▶ Excerpt provided
- Opening Delimiter -
The report shows that PE investments fell from $1.47 billion in H1 2025 to $1.13 billion in H1 2026, with capital increasingly flowing towards income-generating commercial assets while residential investments witnessed a sharp contraction.

Office Real Estate Attracts Nearly 90% of PE Investments

Despite the overall moderation in investment activity, office real estate remained the clear favourite among institutional investors.

Source: Knight Frank India 

The office segment attracted $998 million during the January-June 2026 period, registering a 33% year-on-year increase and accounting for 89% of all PE investments in Indian real estate. The surge was driven by continued expansion of Global Capability Centres (GCCs), strong leasing demand from multinational corporations and domestic occupiers, and growing investor preference for stable rental income.

Investor preferences also shifted towards lower-risk assets. Around 75% of office investments were directed towards completed properties, compared with 53% during the same period last year, highlighting growing demand for operational, income-producing commercial assets amid elevated financing costs and tighter return expectations.

Residential Investments See Sharp Decline

The residential segment experienced one of the steepest corrections during the period.

Private equity investments in housing fell by nearly 50% year-on-year, reflecting investors' cautious stance towards development-led projects that typically involve longer execution timelines and higher construction risk.

While India's housing market continues to benefit from sustained end-user demand, stronger balance sheets among organised developers and increasing market formalisation, global investors have increasingly prioritised assets offering immediate cash flows over under-construction residential developments.

Industry experts believe the moderation in residential PE inflows does not necessarily indicate weakening housing demand but rather reflects changing global investment preferences amid higher borrowing costs.
- Closing Delimiter -
▶ Collected data
- Opening Delimiter -
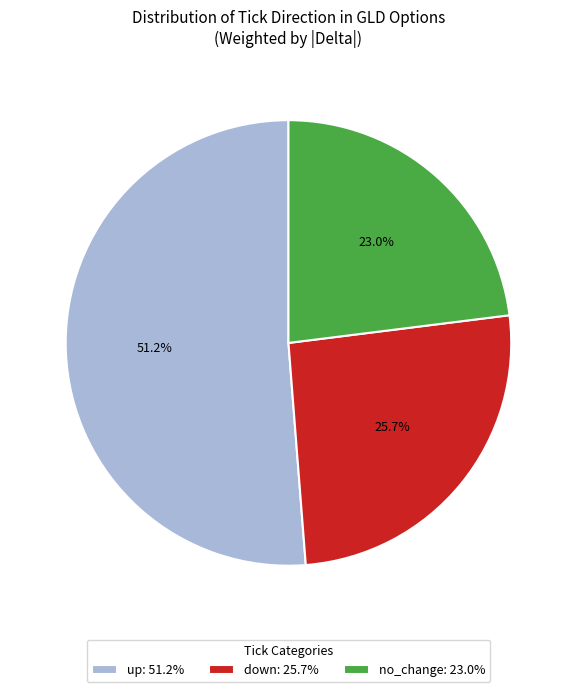

What is the total percentage of up: 51.2% and down: 25.7%?

77.0%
- Closing Delimiter -
▶ Task to complete
Repeat everything in the excerpt on private equity investment in Indian real estate from "The report shows" down to "stable rental income.". The listing was drawn from a separate source unrelated to the text.

▶ Written solution
The report shows that PE investments fell from $1.47 billion in H1 2025 to $1.13 billion in H1 2026, with capital increasingly flowing towards income-generating commercial assets while residential investments witnessed a sharp contraction.

Office Real Estate Attracts Nearly 90% of PE Investments

Despite the overall moderation in investment activity, office real estate remained the clear favourite among institutional investors.

Source: Knight Frank India 

The office segment attracted $998 million during the January-June 2026 period, registering a 33% year-on-year increase and accounting for 89% of all PE investments in Indian real estate. The surge was driven by continued expansion of Global Capability Centres (GCCs), strong leasing demand from multinational corporations and domestic occupiers, and growing investor preference for stable rental income.